::: EXTRACT :::

What Is Correlation?

Introduction

Correlation is a measure for how closely the market price of one ETF follows the market price of another. In our case, we always calculate how closely the market price of a given ETF follows the market price of SPY, an ETF that tracks the S&P 500. A correlation of 1.00 means that an ETF precisely tracks the movements of SPY. Similarly, a correlation of -1.00 means that an ETF precisely tracks the inverse movements of SPY.

Correlation is primarily a tool to build diversified portfolios for the long-term. Most people tend to prefer a stable portfolio that generates solid, consistent returns. It takes a portfolio of ETFs with different correlation levels to produce such a portfolio, as the markets go in cycles. Some years, the U.S. stock market performs well, while other years emerging market stocks perform well. Some years value stocks work well, while other years growth stocks work well. Also, ideally, if your portfolio includes some ETFs that are not closely correlated with SPY, your portfolio will perform better during the next market correction, as hopefully not everything in your portfolio will crash as much as SPY.

:::

◆ **TASKS AND EXERCISES**:
• 1. From the passage on correlation, write out the stretch from "Correlation is a" through "inverse movements of SPY.".
• 2. List the market segments or kinds of stocks that the passage on correlation says perform well in some years.
• 3. According to the passage on correlation, what index does SPY track?
The data after this point are separate from the passage on correlation.

::: RECORDED INFORMATION :::

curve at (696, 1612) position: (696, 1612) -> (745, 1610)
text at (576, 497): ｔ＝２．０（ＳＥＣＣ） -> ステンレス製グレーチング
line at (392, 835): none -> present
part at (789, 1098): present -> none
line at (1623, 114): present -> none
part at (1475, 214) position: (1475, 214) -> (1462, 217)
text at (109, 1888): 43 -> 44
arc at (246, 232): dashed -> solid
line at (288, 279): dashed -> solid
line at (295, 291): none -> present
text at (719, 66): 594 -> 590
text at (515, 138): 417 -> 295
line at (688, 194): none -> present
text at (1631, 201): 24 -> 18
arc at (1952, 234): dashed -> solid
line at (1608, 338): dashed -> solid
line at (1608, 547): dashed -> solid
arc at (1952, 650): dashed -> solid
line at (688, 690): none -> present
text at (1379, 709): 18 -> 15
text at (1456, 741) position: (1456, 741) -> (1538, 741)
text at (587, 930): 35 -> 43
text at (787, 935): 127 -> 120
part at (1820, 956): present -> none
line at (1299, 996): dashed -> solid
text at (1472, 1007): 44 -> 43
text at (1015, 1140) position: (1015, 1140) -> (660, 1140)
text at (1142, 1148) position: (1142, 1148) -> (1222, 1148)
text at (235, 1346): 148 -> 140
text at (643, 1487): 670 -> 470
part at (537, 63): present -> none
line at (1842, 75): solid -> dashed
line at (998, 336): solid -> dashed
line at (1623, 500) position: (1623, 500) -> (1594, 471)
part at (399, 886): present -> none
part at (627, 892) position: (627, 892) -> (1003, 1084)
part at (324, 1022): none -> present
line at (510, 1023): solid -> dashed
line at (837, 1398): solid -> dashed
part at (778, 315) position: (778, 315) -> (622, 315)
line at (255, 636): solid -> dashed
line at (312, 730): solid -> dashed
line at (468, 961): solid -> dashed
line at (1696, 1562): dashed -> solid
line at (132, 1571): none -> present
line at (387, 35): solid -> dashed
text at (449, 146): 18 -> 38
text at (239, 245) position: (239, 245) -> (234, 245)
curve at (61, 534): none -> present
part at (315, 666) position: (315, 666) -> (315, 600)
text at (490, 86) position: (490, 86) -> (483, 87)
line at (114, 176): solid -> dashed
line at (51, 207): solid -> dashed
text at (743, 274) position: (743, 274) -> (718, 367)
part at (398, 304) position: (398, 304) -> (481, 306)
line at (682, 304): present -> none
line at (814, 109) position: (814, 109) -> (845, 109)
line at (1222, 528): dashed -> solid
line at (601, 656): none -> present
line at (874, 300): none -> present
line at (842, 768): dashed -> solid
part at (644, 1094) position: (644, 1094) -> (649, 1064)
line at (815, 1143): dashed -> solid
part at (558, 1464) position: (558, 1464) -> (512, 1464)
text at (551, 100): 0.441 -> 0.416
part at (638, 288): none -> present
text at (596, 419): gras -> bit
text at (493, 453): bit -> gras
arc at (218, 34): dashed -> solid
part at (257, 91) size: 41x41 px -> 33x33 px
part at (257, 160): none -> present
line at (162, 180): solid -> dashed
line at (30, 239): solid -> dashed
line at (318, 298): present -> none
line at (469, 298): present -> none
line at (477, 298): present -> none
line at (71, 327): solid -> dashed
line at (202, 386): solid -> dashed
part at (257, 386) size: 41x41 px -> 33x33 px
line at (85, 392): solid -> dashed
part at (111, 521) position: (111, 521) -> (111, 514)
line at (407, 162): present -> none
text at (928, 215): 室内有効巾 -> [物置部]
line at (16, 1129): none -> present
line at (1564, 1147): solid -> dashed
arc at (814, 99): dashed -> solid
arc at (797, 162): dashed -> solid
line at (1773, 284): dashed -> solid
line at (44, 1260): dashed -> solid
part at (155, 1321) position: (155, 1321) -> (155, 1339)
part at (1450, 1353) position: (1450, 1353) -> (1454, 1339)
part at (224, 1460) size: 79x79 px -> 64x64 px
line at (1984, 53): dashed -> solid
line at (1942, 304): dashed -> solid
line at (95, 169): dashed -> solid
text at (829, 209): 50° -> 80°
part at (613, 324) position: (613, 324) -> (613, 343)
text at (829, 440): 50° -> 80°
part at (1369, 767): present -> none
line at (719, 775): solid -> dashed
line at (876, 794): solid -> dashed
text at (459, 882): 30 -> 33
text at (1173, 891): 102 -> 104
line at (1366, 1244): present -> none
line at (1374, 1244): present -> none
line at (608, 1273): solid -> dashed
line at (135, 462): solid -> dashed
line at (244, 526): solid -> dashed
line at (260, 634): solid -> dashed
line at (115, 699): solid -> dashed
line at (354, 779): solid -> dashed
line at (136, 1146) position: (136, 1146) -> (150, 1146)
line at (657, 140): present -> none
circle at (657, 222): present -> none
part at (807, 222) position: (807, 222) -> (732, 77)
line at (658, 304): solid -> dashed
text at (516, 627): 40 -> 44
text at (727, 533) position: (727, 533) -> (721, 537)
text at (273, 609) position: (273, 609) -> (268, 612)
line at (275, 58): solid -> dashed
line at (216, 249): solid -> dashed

:::

◆ **WRITTEN ANSWERS**:
• 1.
Correlation is a measure for how closely the market price of one ETF follows the market price of another. In our case, we always calculate how closely the market price of a given ETF follows the market price of SPY, an ETF that tracks the S&P 500. A correlation of 1.00 means that an ETF precisely tracks the movements of SPY. Similarly, a correlation of -1.00 means that an ETF precisely tracks the inverse movements of SPY.

• 2.
- The U.S. stock market
- Emerging market stocks
- Value stocks
- Growth stocks

• 3. The S&P 500.